BRITAIN is becoming a more racist country as race relations worsen because politicians on the far left, including within the governing Labour party, are in denial about the scale of public concern over illegal migration, home secretary Shabana Mahmood has said.
In an interview with the Times on Saturday (22), the country's first female Muslim Cabinet member to hold the post repeated her statement from the House of Commons earlier in the week. She said she and her family members had been targeted with racist and anti-Muslim abuse regularly.
She said it was not new for her, "but there's a lot more of it around in recent times than there has been over the course of the rest of my life."
"And more of my own family have been racially abused in that way recently. My family members, my immediate family members, my extended family members, my parents, my siblings, my cousins. There are examples across our family and also the people I represent of more people telling me about being sworn at, told to f*** off home. That's becoming a bit too common these days again," she told the newspaper.
"The position on race relations, I feel, if you're an ethnic minority in Britain, you can say with confidence, unfortunately, has worsened," she said.
Birmingham-born Mahmood, who describes her parents as "proud Kashmiris" who then became "proud Brits" after moving to the UK in the 1960s and 1970s, said her tough stance on migration is guided by her family's experiences and that of her constituents.
The 45-year-old said MPs should not "gaslight" people who express concern over rising migration but acknowledge that there is a need to fix a broken system.
"They see a system that's broken. They have the evidence of their own eyes. And I think it's perfectly right for them to tell their MPs about it," said the Asian minister.
She warned that if the main parties fail to address the issue, then "darker" forces will prevail – hinting at the far-right anti-migration forces such as Nigel Farage-led Reform UK.

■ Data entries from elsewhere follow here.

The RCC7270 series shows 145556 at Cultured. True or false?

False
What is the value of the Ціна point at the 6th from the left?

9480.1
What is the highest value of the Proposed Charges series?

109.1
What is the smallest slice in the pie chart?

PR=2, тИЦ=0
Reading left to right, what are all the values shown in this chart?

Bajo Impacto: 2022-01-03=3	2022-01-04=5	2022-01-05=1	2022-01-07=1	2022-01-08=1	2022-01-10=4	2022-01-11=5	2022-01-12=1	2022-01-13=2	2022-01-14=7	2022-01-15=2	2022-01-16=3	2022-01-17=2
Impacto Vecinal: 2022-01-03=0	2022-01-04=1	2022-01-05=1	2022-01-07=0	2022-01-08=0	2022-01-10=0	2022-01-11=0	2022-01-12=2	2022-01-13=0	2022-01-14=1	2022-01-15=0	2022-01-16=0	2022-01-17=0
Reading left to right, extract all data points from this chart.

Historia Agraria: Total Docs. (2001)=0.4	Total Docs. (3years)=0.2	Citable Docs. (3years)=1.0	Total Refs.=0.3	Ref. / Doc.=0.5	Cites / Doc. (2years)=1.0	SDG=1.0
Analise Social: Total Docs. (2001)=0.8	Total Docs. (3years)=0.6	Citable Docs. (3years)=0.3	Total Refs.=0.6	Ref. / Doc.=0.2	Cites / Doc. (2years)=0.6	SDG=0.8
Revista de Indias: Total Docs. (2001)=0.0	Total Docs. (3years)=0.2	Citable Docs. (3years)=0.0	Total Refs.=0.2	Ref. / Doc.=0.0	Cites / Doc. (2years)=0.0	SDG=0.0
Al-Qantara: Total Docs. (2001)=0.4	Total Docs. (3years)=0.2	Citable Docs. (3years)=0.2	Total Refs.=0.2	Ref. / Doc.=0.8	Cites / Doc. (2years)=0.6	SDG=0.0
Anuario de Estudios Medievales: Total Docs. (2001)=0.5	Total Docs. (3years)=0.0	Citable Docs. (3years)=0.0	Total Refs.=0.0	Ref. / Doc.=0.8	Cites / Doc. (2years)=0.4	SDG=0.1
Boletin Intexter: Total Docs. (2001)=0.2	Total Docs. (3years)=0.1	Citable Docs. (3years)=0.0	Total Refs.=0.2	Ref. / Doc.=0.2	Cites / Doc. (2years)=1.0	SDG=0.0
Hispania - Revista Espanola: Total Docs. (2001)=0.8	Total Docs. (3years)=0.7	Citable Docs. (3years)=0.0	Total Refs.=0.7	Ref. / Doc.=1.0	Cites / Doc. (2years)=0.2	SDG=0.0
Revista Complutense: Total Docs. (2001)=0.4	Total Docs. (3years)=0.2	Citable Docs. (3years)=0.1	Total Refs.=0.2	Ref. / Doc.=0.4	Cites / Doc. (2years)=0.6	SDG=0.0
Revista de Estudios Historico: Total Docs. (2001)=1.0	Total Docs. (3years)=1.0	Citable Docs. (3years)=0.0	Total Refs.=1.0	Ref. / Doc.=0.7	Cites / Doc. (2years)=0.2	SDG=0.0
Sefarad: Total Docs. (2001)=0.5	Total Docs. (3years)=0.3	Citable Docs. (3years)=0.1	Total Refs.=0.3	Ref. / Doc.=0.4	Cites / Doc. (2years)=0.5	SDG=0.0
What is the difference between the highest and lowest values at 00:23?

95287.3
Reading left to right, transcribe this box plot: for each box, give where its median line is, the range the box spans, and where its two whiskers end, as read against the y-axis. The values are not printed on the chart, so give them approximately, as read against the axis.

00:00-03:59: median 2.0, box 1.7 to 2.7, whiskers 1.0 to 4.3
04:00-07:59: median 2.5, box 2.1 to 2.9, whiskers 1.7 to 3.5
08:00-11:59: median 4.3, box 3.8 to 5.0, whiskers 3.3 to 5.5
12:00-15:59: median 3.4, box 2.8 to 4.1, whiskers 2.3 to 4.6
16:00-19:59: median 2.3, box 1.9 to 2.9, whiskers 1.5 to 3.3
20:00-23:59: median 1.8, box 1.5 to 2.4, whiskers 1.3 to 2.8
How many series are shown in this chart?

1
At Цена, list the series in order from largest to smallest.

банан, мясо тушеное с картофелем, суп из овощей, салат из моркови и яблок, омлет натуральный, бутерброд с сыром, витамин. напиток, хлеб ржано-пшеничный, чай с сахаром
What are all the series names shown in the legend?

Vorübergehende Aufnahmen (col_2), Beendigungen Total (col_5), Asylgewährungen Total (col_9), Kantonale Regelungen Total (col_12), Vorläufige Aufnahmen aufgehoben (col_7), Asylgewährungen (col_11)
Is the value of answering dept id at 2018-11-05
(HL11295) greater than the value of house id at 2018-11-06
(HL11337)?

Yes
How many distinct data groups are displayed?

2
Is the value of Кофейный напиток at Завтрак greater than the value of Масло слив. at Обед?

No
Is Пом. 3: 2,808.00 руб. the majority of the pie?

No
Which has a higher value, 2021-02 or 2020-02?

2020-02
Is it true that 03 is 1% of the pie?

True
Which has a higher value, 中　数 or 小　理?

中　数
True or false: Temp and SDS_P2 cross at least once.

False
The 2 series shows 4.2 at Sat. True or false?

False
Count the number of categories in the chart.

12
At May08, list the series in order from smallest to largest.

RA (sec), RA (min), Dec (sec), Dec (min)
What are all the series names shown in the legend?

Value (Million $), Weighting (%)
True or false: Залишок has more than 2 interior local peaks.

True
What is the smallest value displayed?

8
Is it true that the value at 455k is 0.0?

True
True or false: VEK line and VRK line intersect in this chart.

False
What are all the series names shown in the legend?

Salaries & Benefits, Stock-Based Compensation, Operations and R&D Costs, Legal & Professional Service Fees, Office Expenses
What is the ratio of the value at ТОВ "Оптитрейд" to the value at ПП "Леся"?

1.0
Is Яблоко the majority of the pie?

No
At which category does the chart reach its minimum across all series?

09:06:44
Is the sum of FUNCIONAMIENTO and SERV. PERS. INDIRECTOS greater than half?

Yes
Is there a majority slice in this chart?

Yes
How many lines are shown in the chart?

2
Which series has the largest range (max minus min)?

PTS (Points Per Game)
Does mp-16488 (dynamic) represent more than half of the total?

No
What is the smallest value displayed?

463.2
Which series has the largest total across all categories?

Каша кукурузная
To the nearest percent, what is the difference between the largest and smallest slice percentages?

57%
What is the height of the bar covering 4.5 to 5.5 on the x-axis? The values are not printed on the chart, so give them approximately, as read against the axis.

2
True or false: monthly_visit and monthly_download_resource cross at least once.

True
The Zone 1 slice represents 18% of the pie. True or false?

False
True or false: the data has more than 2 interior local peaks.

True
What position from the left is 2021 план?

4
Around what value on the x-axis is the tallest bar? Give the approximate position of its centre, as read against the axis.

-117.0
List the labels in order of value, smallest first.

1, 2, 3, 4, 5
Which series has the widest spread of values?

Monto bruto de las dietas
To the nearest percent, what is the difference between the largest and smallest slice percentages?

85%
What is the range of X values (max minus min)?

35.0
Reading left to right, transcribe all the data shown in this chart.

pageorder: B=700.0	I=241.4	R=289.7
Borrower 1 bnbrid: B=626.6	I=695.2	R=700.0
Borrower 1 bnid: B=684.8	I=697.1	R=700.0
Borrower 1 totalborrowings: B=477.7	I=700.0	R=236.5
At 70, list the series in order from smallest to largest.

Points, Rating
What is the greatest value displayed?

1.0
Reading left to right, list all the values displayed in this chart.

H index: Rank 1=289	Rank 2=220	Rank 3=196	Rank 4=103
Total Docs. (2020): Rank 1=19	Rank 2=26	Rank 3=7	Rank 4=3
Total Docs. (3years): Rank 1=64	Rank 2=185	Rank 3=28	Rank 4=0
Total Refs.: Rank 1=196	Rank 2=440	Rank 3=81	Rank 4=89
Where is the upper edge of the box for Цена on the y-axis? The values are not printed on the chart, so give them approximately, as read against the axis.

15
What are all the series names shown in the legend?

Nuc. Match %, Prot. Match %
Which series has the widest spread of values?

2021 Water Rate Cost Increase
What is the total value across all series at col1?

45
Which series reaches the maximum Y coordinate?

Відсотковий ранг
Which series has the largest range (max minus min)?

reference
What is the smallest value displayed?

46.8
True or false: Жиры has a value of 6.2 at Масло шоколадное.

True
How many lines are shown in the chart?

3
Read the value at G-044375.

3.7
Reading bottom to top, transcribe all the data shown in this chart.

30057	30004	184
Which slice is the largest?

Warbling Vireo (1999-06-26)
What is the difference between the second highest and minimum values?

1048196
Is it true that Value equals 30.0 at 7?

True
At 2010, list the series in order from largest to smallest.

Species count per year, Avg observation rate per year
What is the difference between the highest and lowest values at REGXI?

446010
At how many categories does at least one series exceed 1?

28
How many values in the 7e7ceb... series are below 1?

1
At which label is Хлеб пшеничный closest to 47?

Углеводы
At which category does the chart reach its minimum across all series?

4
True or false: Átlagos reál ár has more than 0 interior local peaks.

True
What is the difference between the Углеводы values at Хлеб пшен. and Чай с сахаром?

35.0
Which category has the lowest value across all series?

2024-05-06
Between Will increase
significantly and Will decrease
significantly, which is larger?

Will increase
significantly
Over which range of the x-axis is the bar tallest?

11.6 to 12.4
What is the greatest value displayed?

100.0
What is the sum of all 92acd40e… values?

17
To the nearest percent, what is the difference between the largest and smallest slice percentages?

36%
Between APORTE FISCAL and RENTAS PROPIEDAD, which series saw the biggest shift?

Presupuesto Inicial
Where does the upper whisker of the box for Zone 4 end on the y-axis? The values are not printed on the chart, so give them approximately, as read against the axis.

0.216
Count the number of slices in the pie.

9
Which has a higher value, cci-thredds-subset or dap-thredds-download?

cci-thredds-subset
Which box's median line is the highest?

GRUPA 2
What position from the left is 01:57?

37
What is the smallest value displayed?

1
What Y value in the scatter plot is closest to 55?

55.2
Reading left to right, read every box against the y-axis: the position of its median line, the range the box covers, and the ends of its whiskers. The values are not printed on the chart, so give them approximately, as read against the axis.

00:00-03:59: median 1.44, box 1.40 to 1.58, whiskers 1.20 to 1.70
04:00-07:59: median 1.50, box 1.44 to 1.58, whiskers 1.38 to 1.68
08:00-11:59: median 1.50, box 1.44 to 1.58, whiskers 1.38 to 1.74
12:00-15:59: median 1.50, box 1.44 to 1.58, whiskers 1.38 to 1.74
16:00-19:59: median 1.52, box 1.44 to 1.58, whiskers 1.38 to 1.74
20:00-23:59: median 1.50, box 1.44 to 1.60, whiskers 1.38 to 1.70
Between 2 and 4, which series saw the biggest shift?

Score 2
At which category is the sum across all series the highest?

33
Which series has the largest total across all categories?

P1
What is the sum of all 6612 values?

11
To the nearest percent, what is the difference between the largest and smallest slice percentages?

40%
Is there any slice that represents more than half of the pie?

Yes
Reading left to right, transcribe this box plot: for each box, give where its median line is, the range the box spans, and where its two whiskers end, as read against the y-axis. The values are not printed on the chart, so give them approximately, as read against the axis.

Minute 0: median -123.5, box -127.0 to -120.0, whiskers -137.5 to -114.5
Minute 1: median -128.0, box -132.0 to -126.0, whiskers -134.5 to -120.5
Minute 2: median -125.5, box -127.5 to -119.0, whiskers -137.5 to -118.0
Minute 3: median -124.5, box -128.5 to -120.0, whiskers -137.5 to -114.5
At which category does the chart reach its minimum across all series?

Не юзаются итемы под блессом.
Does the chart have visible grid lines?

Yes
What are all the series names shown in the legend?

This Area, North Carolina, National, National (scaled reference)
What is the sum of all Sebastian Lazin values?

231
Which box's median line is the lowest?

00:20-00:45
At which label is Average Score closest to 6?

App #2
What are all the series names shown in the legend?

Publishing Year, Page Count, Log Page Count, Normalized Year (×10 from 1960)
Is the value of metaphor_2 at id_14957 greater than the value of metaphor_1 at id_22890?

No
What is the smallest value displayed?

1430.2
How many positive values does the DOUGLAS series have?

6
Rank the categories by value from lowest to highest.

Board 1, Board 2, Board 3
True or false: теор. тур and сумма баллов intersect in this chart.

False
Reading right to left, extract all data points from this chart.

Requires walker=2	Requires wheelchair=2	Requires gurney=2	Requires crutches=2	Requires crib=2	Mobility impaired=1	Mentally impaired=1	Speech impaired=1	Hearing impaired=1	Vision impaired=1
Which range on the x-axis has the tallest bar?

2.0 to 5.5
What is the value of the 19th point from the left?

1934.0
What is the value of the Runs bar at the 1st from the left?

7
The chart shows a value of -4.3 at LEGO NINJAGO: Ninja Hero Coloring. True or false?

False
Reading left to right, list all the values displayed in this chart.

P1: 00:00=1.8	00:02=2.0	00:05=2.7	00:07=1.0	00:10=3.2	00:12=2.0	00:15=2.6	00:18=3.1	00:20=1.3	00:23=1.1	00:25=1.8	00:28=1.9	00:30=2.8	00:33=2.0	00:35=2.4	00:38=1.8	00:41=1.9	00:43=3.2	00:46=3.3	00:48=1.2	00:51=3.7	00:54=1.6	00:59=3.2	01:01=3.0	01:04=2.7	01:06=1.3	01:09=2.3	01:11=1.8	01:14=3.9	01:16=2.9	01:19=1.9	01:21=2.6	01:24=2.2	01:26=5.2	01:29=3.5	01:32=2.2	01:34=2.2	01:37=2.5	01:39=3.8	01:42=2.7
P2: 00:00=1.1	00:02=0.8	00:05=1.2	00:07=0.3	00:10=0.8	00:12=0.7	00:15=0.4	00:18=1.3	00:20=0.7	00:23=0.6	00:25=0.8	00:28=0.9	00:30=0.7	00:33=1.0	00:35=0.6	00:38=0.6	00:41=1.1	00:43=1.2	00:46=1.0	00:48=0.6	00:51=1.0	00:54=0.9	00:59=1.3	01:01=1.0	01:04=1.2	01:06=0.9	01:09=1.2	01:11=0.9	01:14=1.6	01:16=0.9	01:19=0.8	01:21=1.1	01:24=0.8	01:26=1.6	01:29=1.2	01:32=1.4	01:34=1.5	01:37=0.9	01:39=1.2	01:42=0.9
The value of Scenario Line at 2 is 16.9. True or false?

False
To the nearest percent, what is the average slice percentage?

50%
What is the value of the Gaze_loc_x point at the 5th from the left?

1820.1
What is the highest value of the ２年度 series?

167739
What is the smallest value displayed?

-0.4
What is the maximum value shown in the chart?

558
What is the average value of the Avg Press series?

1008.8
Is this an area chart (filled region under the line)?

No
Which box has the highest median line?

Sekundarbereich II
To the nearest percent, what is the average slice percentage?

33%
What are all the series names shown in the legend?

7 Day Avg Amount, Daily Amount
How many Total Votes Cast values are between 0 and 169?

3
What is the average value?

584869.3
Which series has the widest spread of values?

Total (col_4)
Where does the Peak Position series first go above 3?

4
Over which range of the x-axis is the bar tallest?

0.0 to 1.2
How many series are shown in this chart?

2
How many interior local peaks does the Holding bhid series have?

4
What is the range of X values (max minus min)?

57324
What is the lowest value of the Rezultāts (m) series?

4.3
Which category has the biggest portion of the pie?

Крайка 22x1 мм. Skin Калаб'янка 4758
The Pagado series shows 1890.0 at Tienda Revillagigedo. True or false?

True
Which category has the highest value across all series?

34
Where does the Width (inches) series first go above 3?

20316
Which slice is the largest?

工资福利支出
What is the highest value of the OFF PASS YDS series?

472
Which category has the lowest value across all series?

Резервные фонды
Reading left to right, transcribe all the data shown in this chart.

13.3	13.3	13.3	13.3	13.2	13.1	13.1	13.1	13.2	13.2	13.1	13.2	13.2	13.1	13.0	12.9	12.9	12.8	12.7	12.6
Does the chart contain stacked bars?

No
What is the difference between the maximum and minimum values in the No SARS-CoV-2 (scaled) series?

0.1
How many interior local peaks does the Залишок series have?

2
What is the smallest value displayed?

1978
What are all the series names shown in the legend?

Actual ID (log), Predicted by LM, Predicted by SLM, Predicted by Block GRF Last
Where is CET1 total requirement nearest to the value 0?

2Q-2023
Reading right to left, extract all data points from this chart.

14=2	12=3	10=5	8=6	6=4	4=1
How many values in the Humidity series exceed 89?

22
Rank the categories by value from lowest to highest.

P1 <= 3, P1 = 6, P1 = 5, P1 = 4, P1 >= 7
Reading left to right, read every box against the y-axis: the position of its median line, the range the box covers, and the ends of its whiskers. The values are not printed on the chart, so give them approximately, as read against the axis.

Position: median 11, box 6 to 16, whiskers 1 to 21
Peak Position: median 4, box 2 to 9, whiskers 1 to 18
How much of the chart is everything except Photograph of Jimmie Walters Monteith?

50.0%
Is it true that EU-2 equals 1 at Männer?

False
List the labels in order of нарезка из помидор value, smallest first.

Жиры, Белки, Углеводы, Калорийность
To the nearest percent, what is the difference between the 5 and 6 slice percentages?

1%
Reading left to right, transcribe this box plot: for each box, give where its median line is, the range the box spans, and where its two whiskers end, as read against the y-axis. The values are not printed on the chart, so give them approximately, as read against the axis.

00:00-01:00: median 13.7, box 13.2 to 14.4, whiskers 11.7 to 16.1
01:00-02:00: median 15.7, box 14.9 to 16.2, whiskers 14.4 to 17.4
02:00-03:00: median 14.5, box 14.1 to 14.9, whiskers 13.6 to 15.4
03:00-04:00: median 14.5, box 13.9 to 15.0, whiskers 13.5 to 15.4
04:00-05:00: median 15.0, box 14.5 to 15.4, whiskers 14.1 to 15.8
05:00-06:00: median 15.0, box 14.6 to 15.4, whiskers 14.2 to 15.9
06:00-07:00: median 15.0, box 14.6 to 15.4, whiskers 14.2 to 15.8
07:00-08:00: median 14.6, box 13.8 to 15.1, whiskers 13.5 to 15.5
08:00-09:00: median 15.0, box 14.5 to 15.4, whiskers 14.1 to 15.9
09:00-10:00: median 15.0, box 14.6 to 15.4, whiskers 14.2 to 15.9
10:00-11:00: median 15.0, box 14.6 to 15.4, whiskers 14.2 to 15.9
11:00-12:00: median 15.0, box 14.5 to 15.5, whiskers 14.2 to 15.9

"I think actually what's driving the public anxiety is more related to government failure and people feeling like they never had a say over what the migration system looks like, that it was done to them, not with them, and whatever they were promised was not what the reality was, and I think that's a fair and legitimate criticism for people to make," she said.
The interview is among a series of statements made by Mahmood in recent weeks as she unveiled tighter rules for refugees and asylum seekers.
On Thursday (20), she tabled in Parliament what the Home Office has called the "biggest overhaul" of legal migration towards an "earned settlement" model that rewards those making greater contributions to British society.
It doubles the "baseline" period for settlement rights for legal migrants and visa-holders from five to 10 years, with fast-tracked options in place for higher taxpayers.